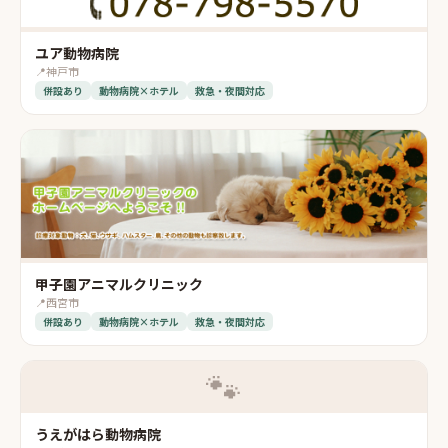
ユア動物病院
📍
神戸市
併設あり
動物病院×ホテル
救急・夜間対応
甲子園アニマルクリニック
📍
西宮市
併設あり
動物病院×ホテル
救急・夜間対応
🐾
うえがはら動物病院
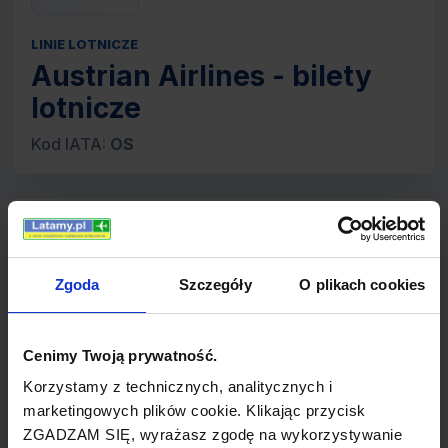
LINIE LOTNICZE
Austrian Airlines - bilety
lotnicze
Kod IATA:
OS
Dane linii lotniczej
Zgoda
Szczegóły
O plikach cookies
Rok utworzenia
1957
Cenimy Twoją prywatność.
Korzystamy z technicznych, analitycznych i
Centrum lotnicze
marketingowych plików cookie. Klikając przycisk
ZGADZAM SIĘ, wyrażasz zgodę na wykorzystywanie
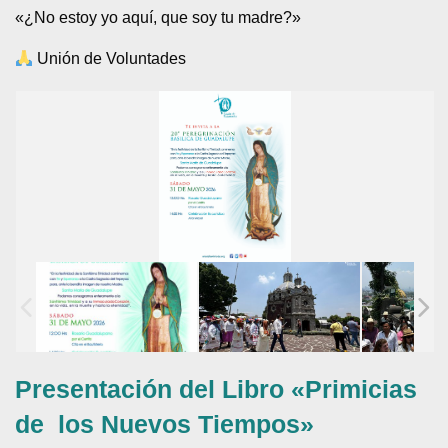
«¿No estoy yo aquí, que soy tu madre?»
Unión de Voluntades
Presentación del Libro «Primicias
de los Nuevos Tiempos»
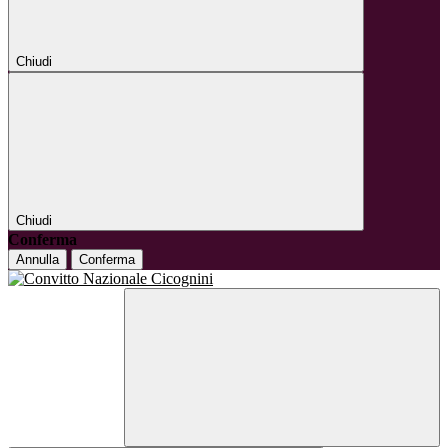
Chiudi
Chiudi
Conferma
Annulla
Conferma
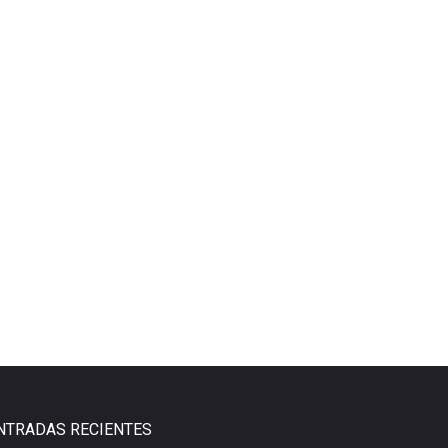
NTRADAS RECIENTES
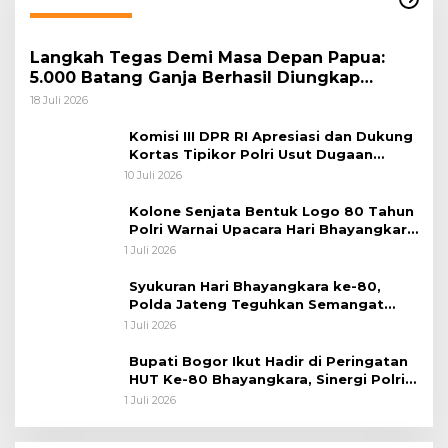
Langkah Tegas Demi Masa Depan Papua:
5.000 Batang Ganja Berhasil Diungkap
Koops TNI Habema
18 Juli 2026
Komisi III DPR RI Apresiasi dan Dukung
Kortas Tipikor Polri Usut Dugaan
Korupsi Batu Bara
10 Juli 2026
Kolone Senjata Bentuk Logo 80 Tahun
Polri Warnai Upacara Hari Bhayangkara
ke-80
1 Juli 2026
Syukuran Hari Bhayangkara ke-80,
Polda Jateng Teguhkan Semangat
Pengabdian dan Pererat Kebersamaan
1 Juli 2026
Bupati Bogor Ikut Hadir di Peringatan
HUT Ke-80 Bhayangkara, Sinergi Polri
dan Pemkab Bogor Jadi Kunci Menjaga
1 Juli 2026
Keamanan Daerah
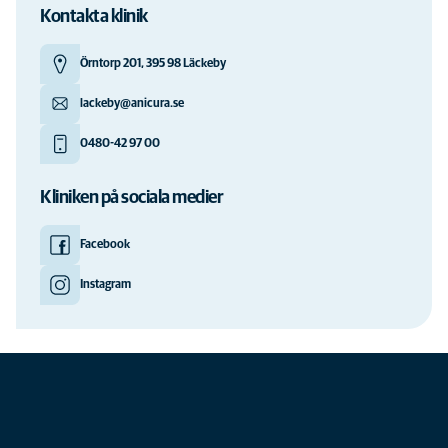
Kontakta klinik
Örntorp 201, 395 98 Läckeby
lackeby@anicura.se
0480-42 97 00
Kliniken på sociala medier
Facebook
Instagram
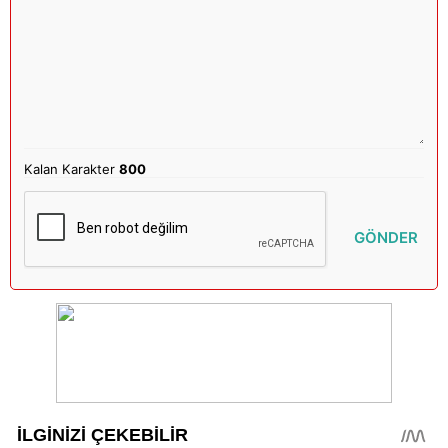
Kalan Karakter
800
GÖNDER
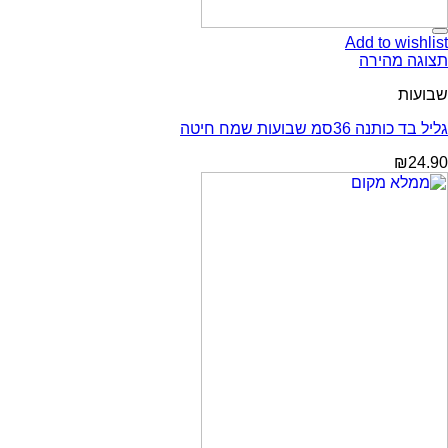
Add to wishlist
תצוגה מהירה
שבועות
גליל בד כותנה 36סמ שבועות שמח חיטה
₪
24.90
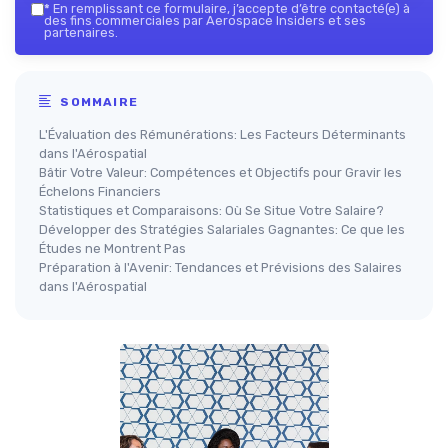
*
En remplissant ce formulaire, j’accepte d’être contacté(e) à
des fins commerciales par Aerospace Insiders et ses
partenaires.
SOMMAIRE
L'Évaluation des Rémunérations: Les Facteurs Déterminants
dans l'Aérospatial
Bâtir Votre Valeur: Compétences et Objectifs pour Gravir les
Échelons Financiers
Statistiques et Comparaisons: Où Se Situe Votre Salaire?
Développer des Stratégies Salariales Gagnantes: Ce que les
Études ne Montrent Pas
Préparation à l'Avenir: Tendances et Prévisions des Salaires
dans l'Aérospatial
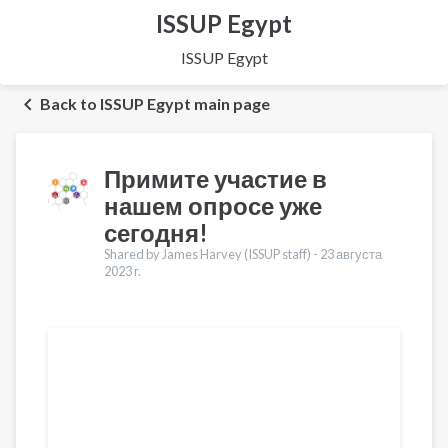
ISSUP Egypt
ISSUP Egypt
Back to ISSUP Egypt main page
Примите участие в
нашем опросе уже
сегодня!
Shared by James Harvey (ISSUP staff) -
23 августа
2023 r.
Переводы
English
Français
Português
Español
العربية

* * *

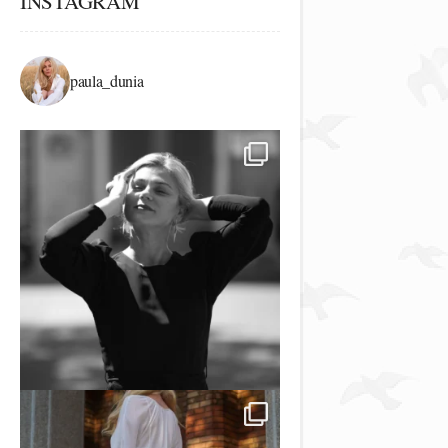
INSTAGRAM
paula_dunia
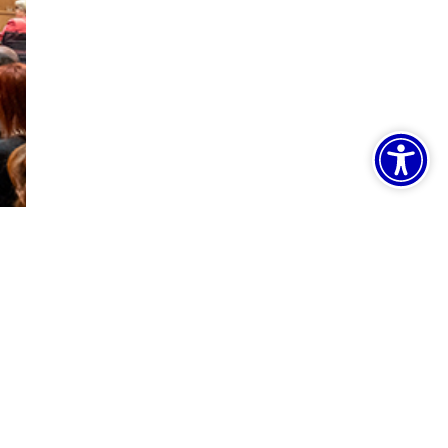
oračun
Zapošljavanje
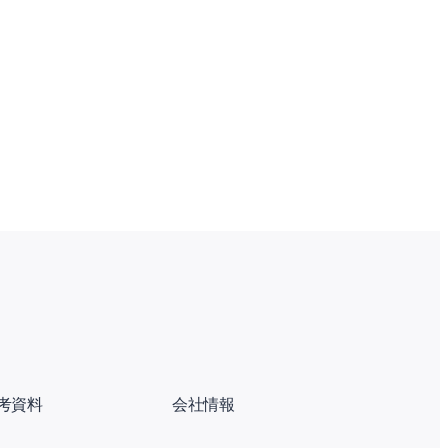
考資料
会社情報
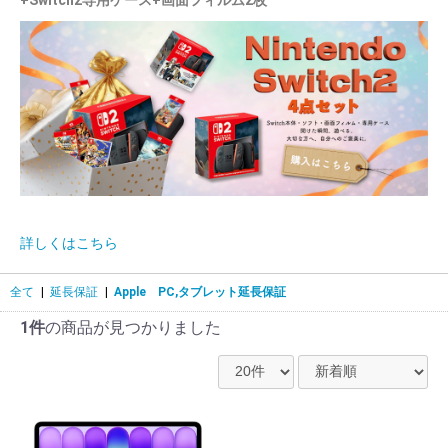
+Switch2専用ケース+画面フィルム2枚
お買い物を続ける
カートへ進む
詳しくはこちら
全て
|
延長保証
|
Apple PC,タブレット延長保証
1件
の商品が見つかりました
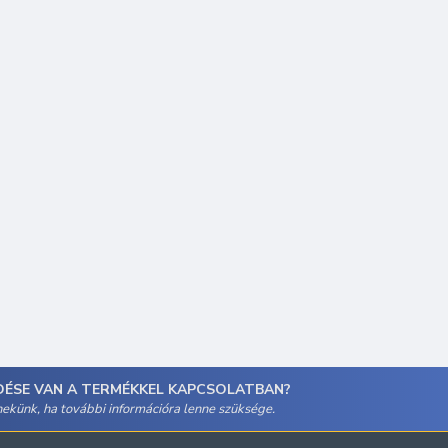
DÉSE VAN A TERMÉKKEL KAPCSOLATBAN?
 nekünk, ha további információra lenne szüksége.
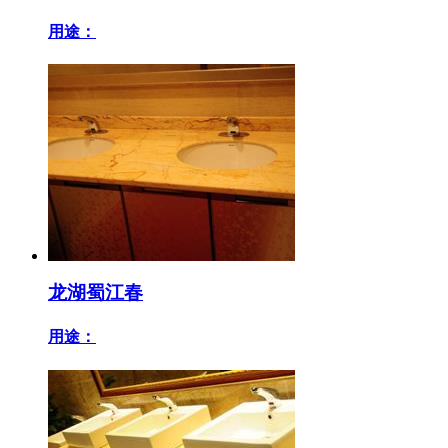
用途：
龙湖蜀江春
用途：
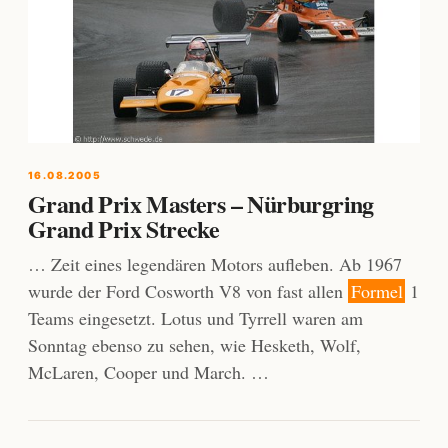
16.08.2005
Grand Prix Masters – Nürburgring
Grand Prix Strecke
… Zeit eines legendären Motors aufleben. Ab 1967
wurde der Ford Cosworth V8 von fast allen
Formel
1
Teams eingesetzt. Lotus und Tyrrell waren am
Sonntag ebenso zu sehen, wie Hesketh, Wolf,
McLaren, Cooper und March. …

* * *

수행할 작업:
위 목록에서 "שבועות"라는 단어가 들어 있는 줄을 모두 뽑아내세요. 대소문자는 구분합니다.

문제 풀이:
שבועות
גליל בד כותנה 36סמ שבועות שמח חיטה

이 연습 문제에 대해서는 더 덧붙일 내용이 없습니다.